GPU Monitoring

tmam can collect real-time GPU metrics from NVIDIA and AMD GPUs and display them in the dashboard's GPU Analytics view.


Enabling GPU Monitoring

Pass collect_gpu_stats=True to init():

from tmam import init

init(
    url="http://localhost:5050/api/sdk",
    public_key="pk-tmam-xxxxxxxx",
    secrect_key="sk-tmam-xxxxxxxx",
    application_name="my-gpu-app",
    collect_gpu_stats=True,
)

tmam will auto-detect whether an NVIDIA or AMD GPU is present.


GPU Vendor Requirements

NVIDIA GPUs

Install the pynvml library (NVIDIA Management Library Python bindings):

pip install pynvml

Requires NVIDIA drivers to be installed on the host. Works with any CUDA-capable GPU.

AMD GPUs

Install the amdsmi library:

pip install amdsmi

Requires AMD ROCm drivers to be installed on the host.


Metrics Collected

For each GPU in the system, tmam collects the following metrics, tagged with the GPU index, UUID, and name:

Metric NameOTel NameDescription
Utilizationgpu.utilizationCore utilization %
Encoder Utilizationgpu.enc.utilizationVideo encoder utilization %
Decoder Utilizationgpu.dec.utilizationVideo decoder utilization %
Temperaturegpu.temperatureTemperature in °C
Fan Speedgpu.fan_speedFan speed (NVIDIA only)
Memory Availablegpu.memory.availableAvailable VRAM in MB
Memory Totalgpu.memory.totalTotal VRAM in MB
Memory Usedgpu.memory.usedUsed VRAM in MB
Memory Freegpu.memory.freeFree VRAM in MB
Power Drawgpu.power.drawCurrent power draw in W
Power Limitgpu.power.limitPower limit in W

All metrics are tagged with:

  • gpu.index — GPU index (0, 1, 2...)
  • gpu.uuid — GPU UUID
  • gpu.name — GPU model name
  • service.name — your application_name
  • deployment.environment — your environment

Viewing GPU Metrics

In the dashboard, navigate to Analytics → GPU to see:

  • GPU utilization over time
  • Memory usage (used vs. total)
  • Temperature and power draw
  • Per-GPU breakdowns for multi-GPU systems

No GPU Detected

If collect_gpu_stats=True but no supported GPU is found, tmam logs:

Tmam GPU Instrumentation Error: No supported GPUs found.
If this is a non-GPU host, set `collect_gpu_stats=False` to disable GPU stats.

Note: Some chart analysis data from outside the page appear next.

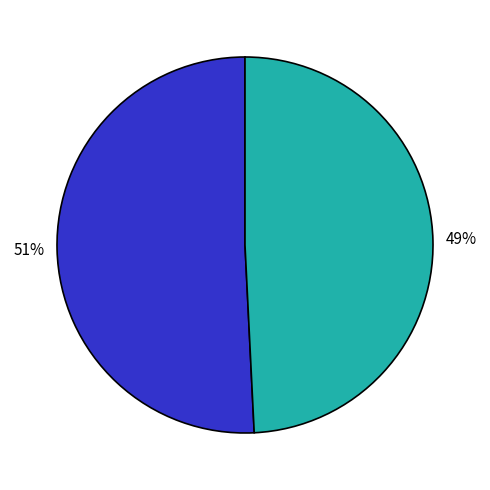

To the nearest percent, what is the average slice percentage?

50%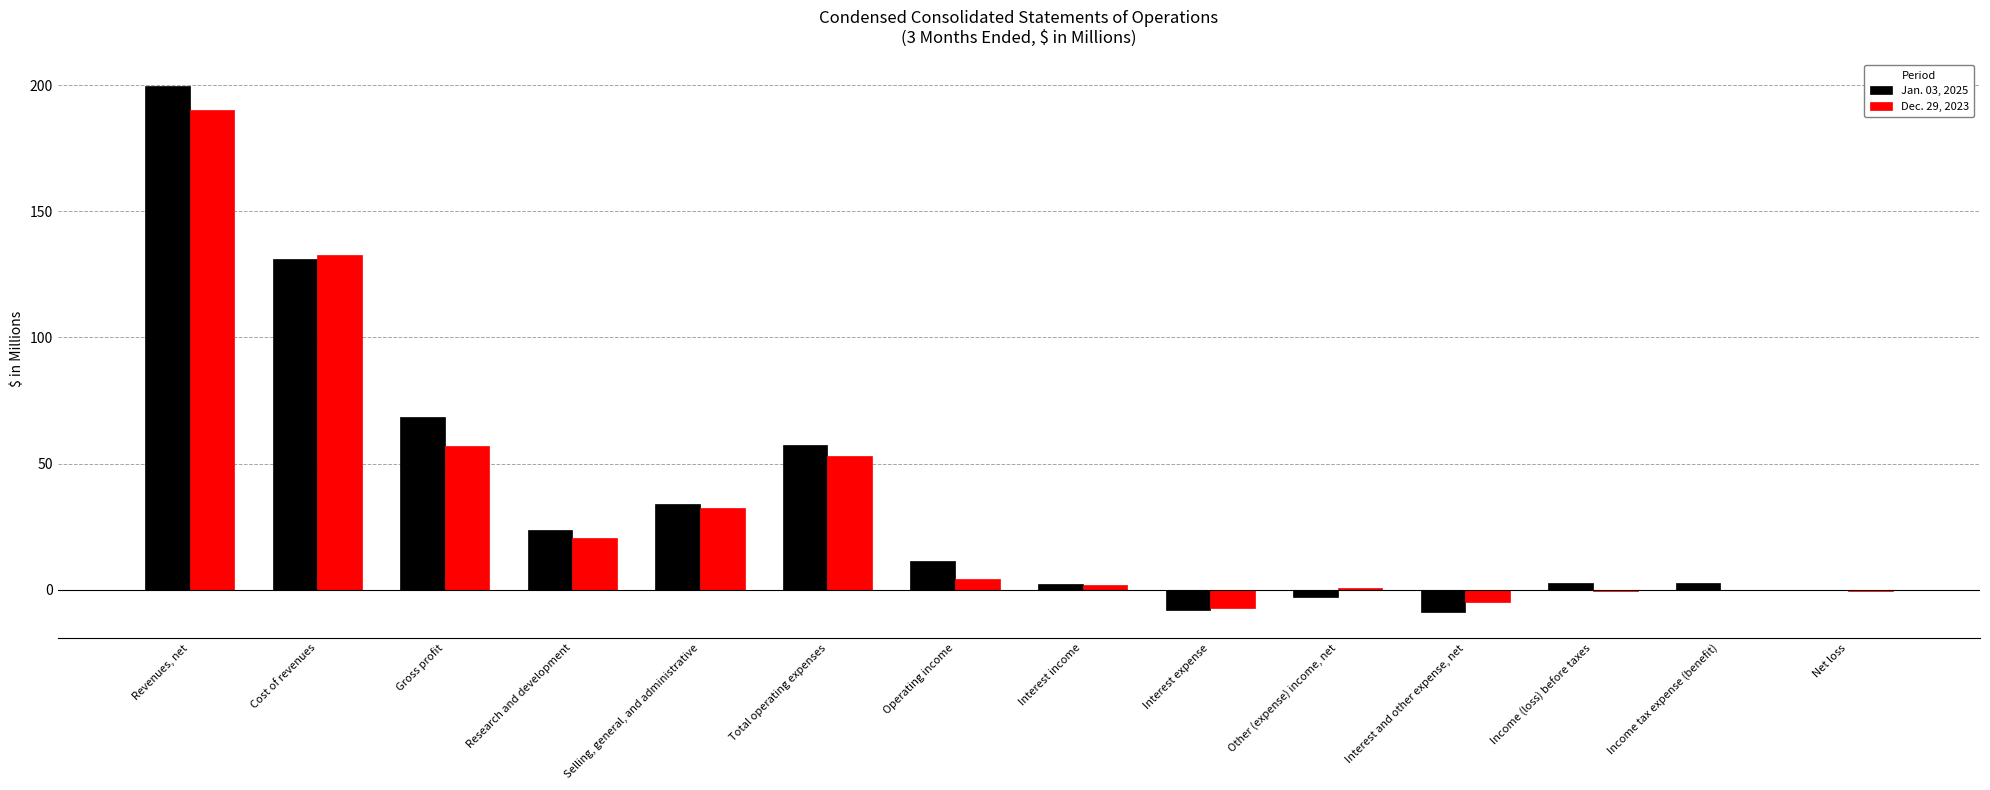

At which category is the sum across all series the highest?

Revenues, net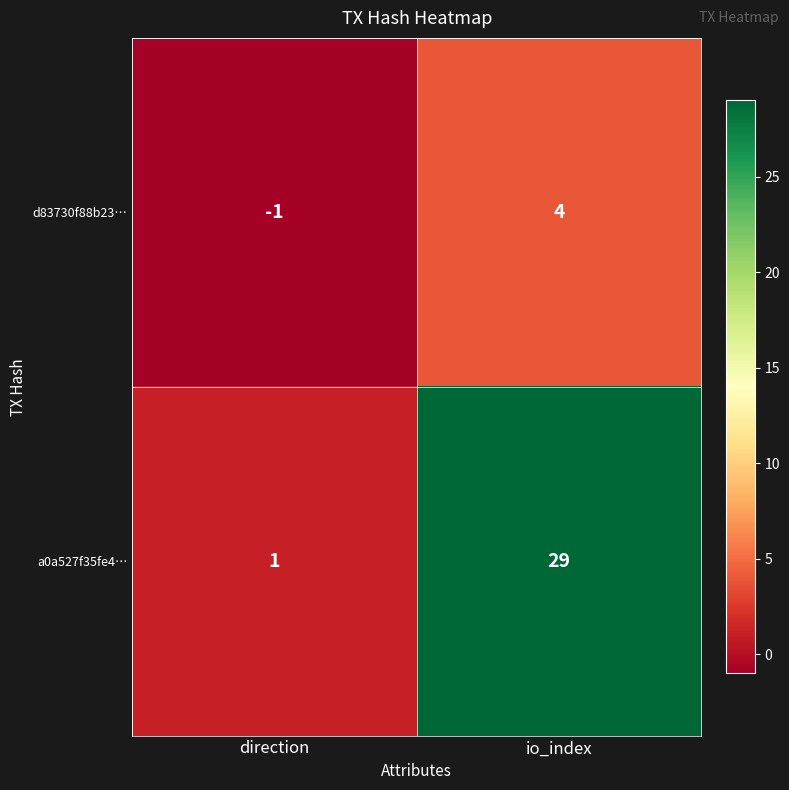

Which category has the lowest value across all series?

direction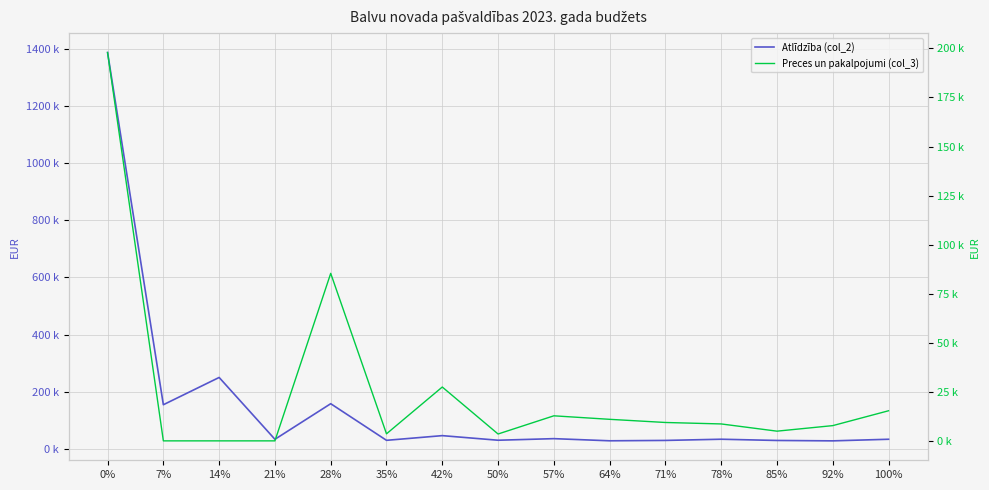

The value of Atlīdzība (col_2) at 85% is 44092. True or false?

False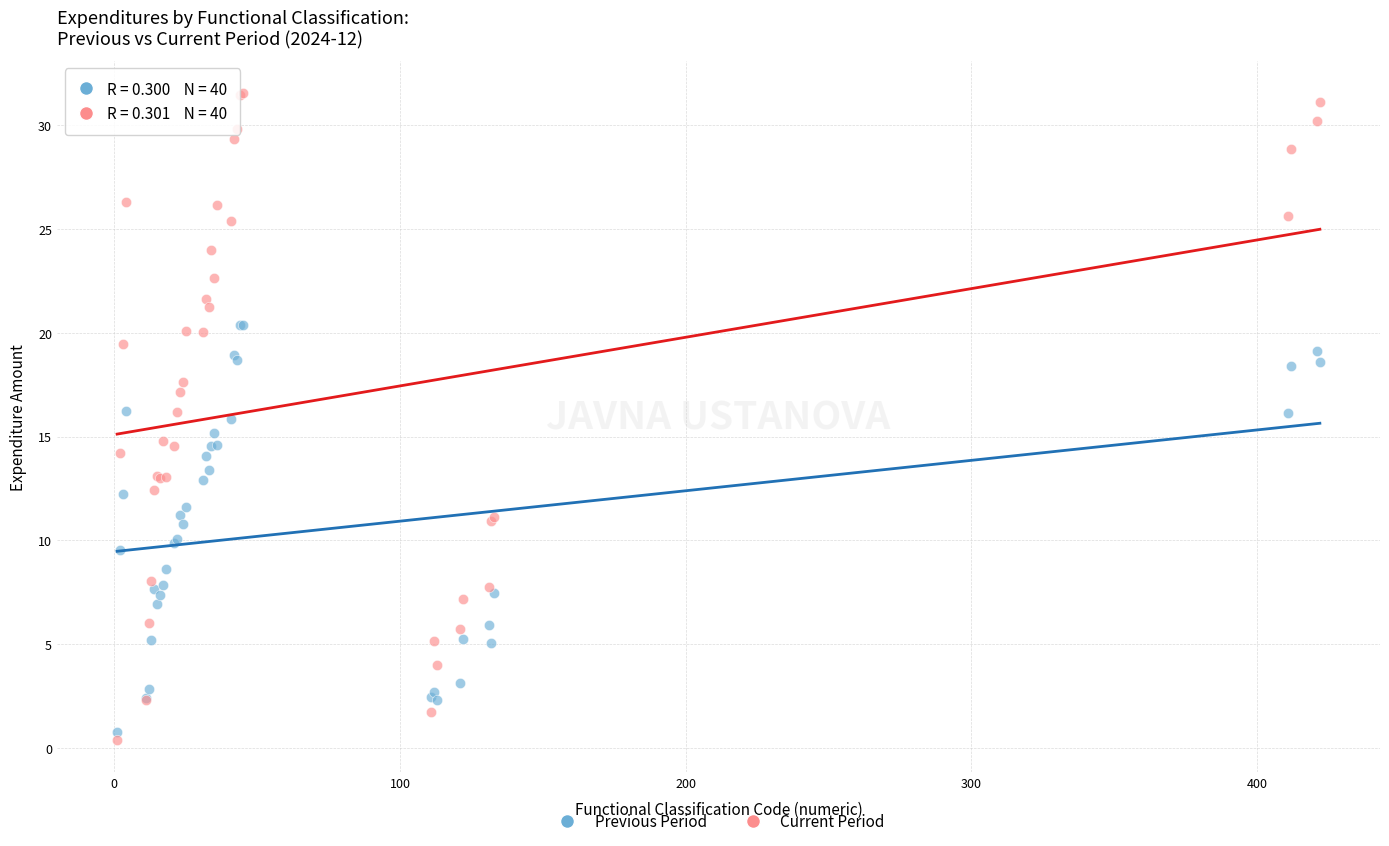

Which series has the largest Y range (max minus min)?

Current Period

This does not affect other tracing or metrics collection — it is non-fatal.


Example: LLM + GPU Monitoring

from tmam import init
from transformers import pipeline

init(
    url="http://localhost:5050/api/sdk",
    public_key="pk-tmam-xxxxxxxx",
    secrect_key="sk-tmam-xxxxxxxx",
    application_name="local-llm",
    environment="dev",
    collect_gpu_stats=True,  # monitor GPU while running inference
)

# Transformers calls are auto-instrumented
generator = pipeline("text-generation", model="gpt2", device=0)
output = generator("The future of AI is", max_new_tokens=50)
print(output[0]["generated_text"])

While inference runs, tmam records both the LLM span (tokens, latency) and GPU metrics (VRAM usage, utilization) — correlatable by timestamp in the dashboard.